--- INPUT FOR THIS TASK Enclosed Below ---

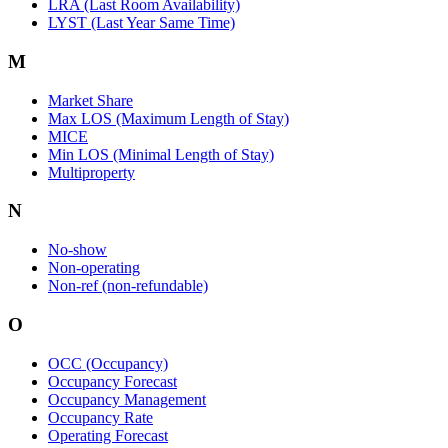
LRA (Last Room Availability)
LYST (Last Year Same Time)
M
Market Share
Max LOS (Maximum Length of Stay)
MICE
Min LOS (Minimal Length of Stay)
Multiproperty
N
No-show
Non-operating
Non-ref (non-refundable)
O
OCC (Occupancy)
Occupancy Forecast
Occupancy Management
Occupancy Rate
Operating Forecast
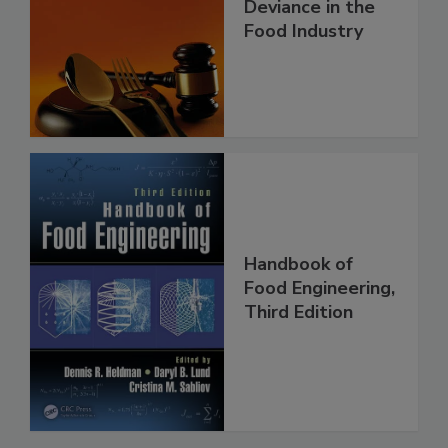
Deviance in the
Food Industry
Handbook of
Food Engineering,
Third Edition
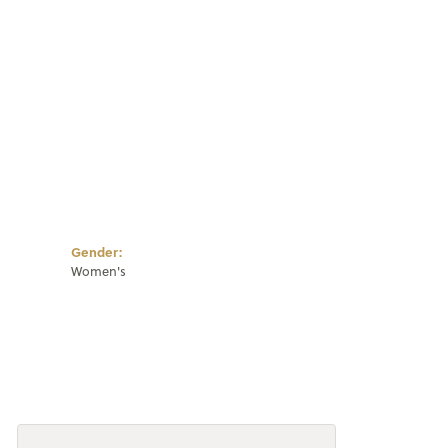
Click to zoom
Gender:
Women's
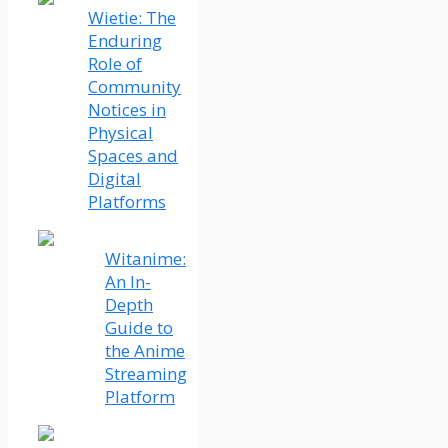
Wietie: The
Enduring
Role of
Community
Notices in
Physical
Spaces and
Digital
Platforms
Witanime:
An In-
Depth
Guide to
the Anime
Streaming
Platform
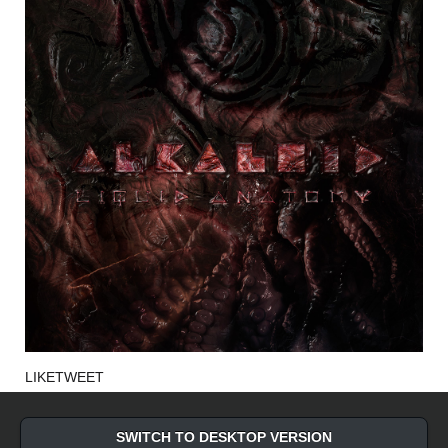
LIKE
TWEET
SWITCH TO DESKTOP VERSION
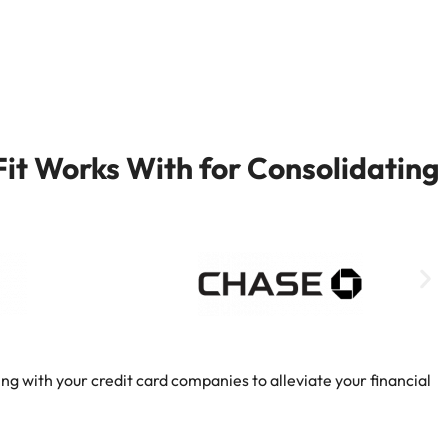
it Works With for Consolidating
ng with your credit card companies to alleviate your financial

--- End of Enclosed INPUT FOR THIS TASK ---

__EXERCISE DIRECTIONS__:
Look over the entries for "Length", then copy every line that includes that string.

__ANSWER FOR THE TASK__:
Max LOS (Maximum Length of Stay)
Min LOS (Minimal Length of Stay)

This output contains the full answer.